The grocery store I shop most often has a couple of clearance areas. One has dented cannned goods and seasonal leftovers, the other has baked goods nearing their expiration date. I just can’t resist half-price artisan breads; so wonderful to have them on hand for soups and such. Sometimes this results in leftover partial loaves, which are perfect for yummy breakfast stratas!
Stratas are super easy to make and are super flexible ingredient-wise, but must be put together the night before you plan to serve them.
For an 8×8 strata:
- approximately 1/2 loaf leftover bread
- 1/4 cup finely chopped onion
- 1 can chopped green chiles (I’d use two cans if you don’t use pepper jack cheese.)
- 5 eggs
- 1 1/2 cups half and half
- 2 cups shredded cheese (I used pepper jack–yum!)
Start by thinly slicing the bread.
Layer half of the bread, tearing it to fill in holes, in a buttered 8×8 pan.
Saute the onions in a bit of oil until translucent.
Stir in green chiles.
Spread half of the green chile mixture over the bread.
Next, spread half of the shredded cheese.
Follow with another bread layer, then chiles, then cheese.
Whisk together eggs and half and half.

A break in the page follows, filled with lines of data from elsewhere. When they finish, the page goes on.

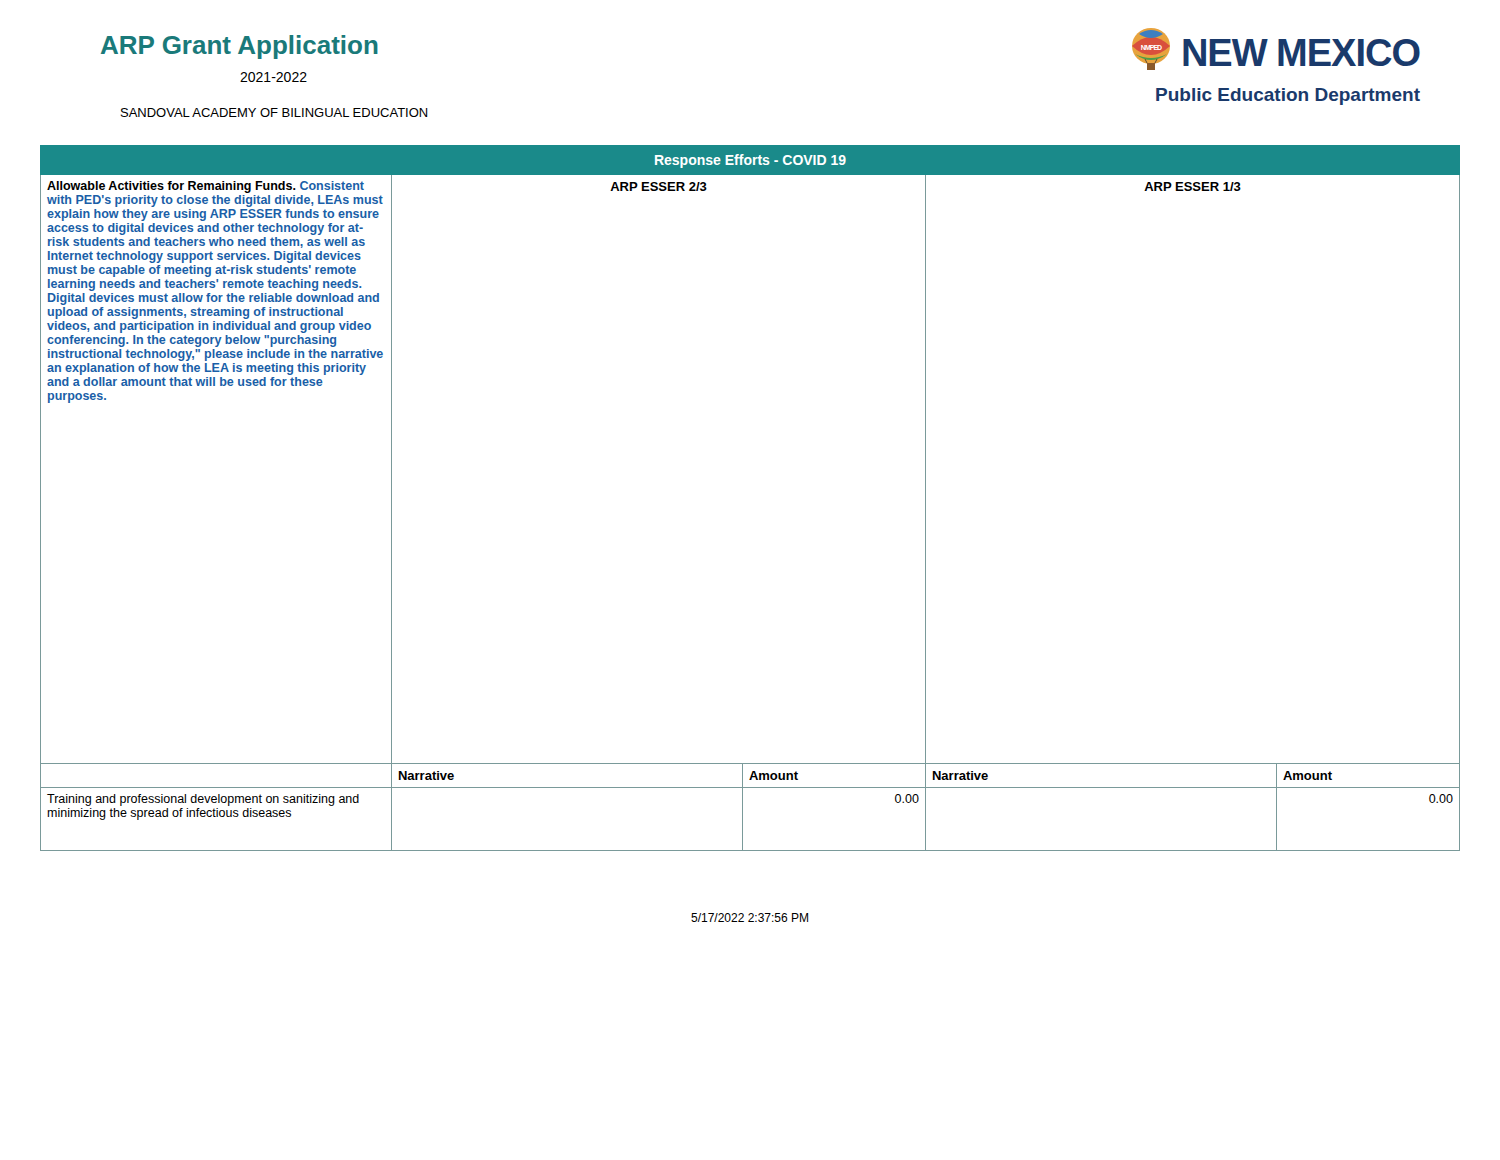ARP Grant Application
2021-2022
SANDOVAL ACADEMY OF BILINGUAL EDUCATION
NMPED NEW MEXICO
Public Education Department
| Response Efforts - COVID 19 |
| Allowable Activities for Remaining Funds. Consistent with PED's priority to close the digital divide, LEAs must explain how they are using ARP ESSER funds to ensure access to digital devices and other technology for at-risk students and teachers who need them, as well as Internet technology support services. Digital devices must be capable of meeting at-risk students' remote learning needs and teachers' remote teaching needs. Digital devices must allow for the reliable download and upload of assignments, streaming of instructional videos, and participation in individual and group video conferencing. In the category below "purchasing instructional technology," please include in the narrative an explanation of how the LEA is meeting this priority and a dollar amount that will be used for these purposes. | ARP ESSER 2/3 | ARP ESSER 1/3 |
| | Narrative | Amount | Narrative | Amount |
| Training and professional development on sanitizing and minimizing the spread of infectious diseases | | 0.00 | | 0.00 |
5/17/2022 2:37:56 PM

Pour over the layers as evenly as possible.
Cover with plastic wrap. The wrap needs to touch the surface of the strata.
Place another 8×8 pan on the plastic wrapped surface of the strata and weight with a couple cans of veggies or dried beans. This allows the bread to become thoroughly saturated with the custard. Refrigerate over night.
Preheat oven to 350F. Bake strata 50-60 minutes, or until puffed, pulling away from the edges and golden.
Cut into squares and enjoy the melty, yummy wonderfulness.
Oh yeah. The perfect breakfast bite.
Stratas are great for overnight guests, great to take for a potluck brunch, and awesome left over. Microwave cold pieces of baked strata for a quick breakfast the next day!